§ WHAT IS EXPECTED
If a line in the following entries holds the string "https", include it in the tally. State the total and nothing further.

[Dataset entries]

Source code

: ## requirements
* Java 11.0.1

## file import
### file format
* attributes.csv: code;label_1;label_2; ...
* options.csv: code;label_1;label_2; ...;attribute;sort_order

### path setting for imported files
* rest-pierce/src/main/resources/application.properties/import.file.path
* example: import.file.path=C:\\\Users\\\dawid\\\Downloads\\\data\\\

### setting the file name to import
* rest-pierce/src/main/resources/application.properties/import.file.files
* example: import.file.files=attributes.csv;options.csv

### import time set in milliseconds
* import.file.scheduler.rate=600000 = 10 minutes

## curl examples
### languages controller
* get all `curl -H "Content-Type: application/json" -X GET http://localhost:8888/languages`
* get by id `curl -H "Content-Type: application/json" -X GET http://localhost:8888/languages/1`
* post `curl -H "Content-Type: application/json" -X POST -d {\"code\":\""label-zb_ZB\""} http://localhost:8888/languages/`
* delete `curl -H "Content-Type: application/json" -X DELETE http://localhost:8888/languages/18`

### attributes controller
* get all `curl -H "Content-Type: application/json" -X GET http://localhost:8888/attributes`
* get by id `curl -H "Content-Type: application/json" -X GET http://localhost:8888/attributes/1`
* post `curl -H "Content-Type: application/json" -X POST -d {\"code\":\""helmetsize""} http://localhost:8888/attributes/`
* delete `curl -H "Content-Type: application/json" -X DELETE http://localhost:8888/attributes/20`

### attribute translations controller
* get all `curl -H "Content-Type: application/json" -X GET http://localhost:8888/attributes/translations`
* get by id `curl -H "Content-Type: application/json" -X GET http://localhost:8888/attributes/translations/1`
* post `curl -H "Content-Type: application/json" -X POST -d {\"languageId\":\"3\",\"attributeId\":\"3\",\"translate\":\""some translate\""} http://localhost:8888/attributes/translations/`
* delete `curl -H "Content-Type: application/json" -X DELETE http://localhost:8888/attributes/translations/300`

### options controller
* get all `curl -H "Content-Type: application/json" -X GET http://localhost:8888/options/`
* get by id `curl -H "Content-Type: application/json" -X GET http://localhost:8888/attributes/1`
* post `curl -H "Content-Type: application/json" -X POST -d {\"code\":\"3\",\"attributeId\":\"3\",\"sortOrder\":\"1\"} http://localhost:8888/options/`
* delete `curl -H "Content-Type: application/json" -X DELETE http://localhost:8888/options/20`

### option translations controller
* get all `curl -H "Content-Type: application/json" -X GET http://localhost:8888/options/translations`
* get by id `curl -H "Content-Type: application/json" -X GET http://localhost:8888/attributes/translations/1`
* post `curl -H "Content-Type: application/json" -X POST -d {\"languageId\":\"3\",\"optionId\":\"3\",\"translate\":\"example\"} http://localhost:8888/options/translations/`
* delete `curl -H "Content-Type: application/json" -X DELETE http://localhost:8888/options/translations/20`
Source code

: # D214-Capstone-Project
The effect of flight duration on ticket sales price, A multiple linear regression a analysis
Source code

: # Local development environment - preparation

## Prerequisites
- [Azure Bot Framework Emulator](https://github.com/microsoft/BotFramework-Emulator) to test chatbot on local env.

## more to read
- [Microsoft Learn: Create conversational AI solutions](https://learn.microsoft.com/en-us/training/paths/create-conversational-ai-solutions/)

§ ANSWER SECTION
2